To reduce the response time of tasks, you first need to determine whether your system is CPU-bound or IO-bound, as the methods for optimizing different types of systems vary.

In CPU-bound systems, a large number of CPU computations need to be processed. In this case, using more efficient algorithms or reducing the number of computations is the key optimization method for these systems. For example, if the main task of the system is to calculate hash values, using a higher-performance hash algorithm can greatly improve the system’s performance. Profiling tools can be used to identify the methods or modules that consume the most CPU time, such as Linux’s perf and eBPF.

IO-bound systems refer to systems in which most operations are waiting for IO to complete, where IO specifically refers to disk IO and network IO. Most of the familiar systems fall into this category, such as database systems, caching systems, and web systems. The performance bottleneck of these systems may be within the system itself or may rely on other systems. There are two main approaches to identify performance bottlenecks of this kind.

The first approach is to use tools. Linux provides a rich set of tools that can meet your optimization needs, such as network protocol stack, network cards, disks, file systems, memory, etc. These tools have multiple usage methods, which you can gradually accumulate during the troubleshooting process. In addition, some development languages have analysis tools tailored to their specific features. For example, the Java language has its own memory analysis tool.

The other approach is to use monitoring to identify performance issues. In monitoring, we can conduct time-sharing statistics on each step of a task to determine which step consumes more time. This part will be specifically covered in the evolution section, so it will not be elaborated here.

Once we have identified the bottleneck of the system, how do we optimize it? The optimization solutions vary depending on the specific problem. For example, if the problem is slow database access, you need to check if there are any table locks, full table scans, appropriate indexing, JOIN operations, or if caching is needed, etc. If it is a network problem, you need to check if there is room for optimizing network parameters, look at packet captures to see if there are a large number of timeouts and retransmissions, if there are a large number of packet losses on the network card, etc.
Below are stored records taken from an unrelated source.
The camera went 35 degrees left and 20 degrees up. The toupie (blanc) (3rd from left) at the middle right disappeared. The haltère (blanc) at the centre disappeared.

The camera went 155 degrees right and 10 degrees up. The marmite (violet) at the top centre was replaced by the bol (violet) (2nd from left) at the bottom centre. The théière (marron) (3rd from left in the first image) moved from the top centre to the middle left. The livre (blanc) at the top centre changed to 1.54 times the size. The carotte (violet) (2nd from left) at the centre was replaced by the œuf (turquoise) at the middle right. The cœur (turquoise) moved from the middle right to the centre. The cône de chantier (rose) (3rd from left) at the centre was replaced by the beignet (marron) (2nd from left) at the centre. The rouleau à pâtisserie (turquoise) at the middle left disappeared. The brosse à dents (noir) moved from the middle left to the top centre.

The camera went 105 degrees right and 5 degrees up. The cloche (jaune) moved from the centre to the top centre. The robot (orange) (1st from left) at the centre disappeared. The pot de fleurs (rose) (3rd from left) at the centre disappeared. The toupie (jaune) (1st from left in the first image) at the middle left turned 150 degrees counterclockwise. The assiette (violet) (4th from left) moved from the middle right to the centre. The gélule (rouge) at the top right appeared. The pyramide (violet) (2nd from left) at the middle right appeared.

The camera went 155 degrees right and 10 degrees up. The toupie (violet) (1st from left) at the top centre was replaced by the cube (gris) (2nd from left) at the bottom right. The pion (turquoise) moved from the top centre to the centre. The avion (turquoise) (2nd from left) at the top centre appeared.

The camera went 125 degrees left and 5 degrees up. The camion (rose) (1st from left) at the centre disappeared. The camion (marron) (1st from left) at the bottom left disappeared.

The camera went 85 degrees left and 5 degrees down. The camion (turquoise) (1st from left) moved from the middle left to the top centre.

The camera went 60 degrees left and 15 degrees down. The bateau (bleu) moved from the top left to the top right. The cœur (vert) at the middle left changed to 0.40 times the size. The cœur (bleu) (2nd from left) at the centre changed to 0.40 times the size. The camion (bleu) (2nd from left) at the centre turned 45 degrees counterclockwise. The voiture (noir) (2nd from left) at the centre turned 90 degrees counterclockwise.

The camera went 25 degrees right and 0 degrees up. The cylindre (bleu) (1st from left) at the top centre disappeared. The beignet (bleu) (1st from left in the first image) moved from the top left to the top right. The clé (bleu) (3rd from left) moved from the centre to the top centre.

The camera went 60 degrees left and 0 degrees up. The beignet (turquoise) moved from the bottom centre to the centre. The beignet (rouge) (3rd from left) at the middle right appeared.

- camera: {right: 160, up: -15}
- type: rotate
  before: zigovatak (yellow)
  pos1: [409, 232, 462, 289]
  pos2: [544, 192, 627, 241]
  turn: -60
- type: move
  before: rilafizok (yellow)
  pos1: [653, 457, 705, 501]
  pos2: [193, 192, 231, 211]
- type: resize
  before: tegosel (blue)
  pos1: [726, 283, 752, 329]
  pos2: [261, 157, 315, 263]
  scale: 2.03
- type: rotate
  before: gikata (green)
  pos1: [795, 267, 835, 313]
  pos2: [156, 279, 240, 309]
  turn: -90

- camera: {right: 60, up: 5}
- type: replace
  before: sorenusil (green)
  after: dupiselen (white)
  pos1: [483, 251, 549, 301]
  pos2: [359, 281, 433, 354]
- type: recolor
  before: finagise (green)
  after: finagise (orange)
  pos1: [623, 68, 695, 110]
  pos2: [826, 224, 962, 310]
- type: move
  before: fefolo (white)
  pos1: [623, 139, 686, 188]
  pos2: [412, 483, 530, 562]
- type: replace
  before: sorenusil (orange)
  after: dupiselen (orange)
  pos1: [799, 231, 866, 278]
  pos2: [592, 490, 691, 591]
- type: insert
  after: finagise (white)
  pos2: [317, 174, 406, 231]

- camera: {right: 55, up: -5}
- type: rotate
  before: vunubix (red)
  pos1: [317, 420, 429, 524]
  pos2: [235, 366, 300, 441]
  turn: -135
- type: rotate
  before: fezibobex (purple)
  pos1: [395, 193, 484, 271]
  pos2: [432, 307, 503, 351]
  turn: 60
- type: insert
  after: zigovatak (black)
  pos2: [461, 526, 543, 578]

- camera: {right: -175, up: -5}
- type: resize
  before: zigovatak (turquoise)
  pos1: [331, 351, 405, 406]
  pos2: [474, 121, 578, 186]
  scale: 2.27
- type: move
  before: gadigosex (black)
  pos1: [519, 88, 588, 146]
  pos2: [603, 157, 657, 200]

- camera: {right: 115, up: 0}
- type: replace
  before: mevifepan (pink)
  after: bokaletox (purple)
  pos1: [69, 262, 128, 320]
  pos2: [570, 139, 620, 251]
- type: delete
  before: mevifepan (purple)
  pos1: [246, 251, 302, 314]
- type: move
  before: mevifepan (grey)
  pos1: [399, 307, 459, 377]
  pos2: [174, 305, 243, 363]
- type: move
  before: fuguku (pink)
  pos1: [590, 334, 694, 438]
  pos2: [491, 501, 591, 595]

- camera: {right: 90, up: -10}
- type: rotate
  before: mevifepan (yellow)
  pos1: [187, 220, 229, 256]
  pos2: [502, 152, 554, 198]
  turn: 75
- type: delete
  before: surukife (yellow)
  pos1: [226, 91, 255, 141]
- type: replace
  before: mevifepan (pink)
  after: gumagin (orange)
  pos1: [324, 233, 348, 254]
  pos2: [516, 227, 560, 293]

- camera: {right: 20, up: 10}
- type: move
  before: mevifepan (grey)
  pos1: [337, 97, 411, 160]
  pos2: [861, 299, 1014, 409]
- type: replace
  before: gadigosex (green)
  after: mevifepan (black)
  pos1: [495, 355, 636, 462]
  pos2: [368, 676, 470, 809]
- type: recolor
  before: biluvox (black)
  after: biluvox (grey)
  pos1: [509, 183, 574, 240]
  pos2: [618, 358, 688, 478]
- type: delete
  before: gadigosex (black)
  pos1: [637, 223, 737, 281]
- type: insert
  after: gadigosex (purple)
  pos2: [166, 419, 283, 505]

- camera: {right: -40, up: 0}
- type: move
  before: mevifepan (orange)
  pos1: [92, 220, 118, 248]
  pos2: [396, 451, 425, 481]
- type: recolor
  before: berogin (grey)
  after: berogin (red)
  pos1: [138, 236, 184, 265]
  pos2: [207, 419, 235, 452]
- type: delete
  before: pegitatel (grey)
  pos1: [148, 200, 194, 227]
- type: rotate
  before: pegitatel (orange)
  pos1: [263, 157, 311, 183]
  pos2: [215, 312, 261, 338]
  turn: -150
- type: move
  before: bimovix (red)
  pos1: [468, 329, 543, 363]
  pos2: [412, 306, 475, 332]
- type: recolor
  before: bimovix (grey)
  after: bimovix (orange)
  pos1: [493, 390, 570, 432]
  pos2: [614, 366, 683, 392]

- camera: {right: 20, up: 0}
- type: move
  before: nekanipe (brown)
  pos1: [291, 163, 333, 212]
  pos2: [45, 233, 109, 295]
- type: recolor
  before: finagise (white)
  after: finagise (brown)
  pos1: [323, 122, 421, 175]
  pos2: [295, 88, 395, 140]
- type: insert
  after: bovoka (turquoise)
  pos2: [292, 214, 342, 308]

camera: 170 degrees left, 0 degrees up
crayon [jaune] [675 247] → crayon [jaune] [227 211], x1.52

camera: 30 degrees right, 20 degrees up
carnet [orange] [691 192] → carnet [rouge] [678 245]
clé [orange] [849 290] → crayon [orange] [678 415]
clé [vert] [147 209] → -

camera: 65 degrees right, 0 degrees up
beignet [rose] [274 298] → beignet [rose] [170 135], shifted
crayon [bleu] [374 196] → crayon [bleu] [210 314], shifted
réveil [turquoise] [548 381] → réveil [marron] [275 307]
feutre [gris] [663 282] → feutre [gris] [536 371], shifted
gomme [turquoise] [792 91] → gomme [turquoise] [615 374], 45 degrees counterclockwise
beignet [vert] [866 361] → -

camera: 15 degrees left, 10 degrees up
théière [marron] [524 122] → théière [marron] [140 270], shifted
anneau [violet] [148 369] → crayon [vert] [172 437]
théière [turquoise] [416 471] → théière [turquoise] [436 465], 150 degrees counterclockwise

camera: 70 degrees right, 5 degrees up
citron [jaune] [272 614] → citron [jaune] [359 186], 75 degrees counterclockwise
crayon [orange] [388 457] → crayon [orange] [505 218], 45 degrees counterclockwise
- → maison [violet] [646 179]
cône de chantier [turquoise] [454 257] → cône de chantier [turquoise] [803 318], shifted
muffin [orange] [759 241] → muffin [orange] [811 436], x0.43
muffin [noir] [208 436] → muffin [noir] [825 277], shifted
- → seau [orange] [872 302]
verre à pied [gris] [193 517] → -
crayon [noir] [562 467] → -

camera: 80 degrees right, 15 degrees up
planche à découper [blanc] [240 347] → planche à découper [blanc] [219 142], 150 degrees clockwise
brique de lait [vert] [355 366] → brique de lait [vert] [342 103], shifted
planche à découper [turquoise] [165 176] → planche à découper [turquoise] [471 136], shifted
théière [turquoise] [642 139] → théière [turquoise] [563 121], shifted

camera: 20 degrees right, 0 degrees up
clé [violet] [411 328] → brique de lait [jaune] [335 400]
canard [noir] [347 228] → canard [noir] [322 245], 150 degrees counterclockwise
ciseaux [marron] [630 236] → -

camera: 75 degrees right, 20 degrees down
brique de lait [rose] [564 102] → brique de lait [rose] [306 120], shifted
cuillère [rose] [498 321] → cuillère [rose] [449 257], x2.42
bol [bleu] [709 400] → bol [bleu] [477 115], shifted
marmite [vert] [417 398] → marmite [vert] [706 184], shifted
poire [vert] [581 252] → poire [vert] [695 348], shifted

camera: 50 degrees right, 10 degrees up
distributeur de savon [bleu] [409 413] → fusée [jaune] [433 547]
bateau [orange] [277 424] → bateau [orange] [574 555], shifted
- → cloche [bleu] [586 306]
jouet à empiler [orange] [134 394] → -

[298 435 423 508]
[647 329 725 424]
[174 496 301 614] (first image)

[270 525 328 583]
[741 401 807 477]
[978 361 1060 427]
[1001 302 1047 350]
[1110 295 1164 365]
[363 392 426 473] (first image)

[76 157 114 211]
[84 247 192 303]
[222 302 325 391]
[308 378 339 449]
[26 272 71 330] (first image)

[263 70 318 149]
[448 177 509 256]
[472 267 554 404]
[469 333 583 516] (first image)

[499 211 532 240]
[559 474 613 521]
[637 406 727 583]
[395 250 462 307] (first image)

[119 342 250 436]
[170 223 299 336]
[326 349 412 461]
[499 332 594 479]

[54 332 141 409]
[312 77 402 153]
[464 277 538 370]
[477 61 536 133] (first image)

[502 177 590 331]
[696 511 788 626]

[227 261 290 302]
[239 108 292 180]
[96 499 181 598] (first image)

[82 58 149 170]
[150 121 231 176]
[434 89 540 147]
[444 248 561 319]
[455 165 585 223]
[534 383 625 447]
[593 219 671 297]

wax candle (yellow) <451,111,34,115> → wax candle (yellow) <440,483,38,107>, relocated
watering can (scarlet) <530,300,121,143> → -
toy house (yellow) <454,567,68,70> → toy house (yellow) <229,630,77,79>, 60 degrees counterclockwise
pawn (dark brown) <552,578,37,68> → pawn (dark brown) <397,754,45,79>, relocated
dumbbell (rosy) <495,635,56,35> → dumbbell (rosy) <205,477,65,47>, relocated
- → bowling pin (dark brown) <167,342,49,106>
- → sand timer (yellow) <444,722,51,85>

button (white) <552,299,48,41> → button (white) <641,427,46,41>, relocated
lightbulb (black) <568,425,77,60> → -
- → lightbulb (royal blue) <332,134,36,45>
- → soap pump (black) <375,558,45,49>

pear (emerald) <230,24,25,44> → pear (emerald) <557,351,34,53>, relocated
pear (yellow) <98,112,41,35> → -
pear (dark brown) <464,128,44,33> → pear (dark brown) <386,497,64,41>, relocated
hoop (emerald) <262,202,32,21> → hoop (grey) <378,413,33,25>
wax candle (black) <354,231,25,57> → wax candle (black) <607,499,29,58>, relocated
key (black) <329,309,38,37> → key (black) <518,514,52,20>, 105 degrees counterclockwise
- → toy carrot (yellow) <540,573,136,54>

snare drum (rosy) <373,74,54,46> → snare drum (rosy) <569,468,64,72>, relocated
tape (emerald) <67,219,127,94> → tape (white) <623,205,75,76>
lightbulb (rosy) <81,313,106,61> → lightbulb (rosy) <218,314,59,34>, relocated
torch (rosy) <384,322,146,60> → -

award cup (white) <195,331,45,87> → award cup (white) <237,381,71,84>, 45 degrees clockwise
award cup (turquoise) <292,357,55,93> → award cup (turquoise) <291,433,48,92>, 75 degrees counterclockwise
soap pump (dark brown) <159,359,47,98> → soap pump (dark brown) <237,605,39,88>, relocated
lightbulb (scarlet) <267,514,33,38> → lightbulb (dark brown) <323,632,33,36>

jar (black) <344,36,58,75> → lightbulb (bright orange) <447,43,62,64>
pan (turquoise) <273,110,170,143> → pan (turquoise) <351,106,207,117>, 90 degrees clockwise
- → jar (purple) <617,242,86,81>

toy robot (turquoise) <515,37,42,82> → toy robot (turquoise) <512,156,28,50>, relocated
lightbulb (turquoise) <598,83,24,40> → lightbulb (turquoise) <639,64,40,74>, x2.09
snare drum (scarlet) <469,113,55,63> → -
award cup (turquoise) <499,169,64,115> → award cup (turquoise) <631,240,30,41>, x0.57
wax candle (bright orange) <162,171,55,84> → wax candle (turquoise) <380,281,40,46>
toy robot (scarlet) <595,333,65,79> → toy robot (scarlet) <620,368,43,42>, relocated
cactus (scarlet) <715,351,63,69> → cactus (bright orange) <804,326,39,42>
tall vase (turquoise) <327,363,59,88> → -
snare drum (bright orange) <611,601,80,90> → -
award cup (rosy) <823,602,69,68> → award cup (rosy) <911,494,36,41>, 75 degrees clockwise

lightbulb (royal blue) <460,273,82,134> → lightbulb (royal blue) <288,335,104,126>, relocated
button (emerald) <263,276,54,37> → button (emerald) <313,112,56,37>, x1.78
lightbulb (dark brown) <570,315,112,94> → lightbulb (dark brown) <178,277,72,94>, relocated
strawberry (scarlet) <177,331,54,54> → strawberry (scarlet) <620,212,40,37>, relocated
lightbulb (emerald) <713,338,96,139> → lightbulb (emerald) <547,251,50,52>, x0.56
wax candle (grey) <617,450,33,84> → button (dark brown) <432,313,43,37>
In conclusion, “different strokes for different folks.” We need to develop different performance optimization solutions to deal with different performance problems.

Course Summary #

Today, I took you through the principles of performance, measurement indicators, and the basic approach to optimizing performance under high concurrency. Performance optimization is a vast topic, and one lecture is not enough, so I will go into more detail on certain aspects in future courses. For example, I will explain how to optimize system read performance using caching and how to optimize write performance using message queues.

Sometimes, when you encounter performance issues, you may feel helpless. From today’s course, you can gain some insights. Here are a few key points:

Prioritize data. Before launching a new system, make sure to have a performance monitoring system in place.
Master some performance optimization tools and methods. This requires continuous accumulation of experience in your work.
Fundamental knowledge of computer science is crucial. For example, understanding networking and operating systems will help you identify key performance issues and navigate the optimization process with ease.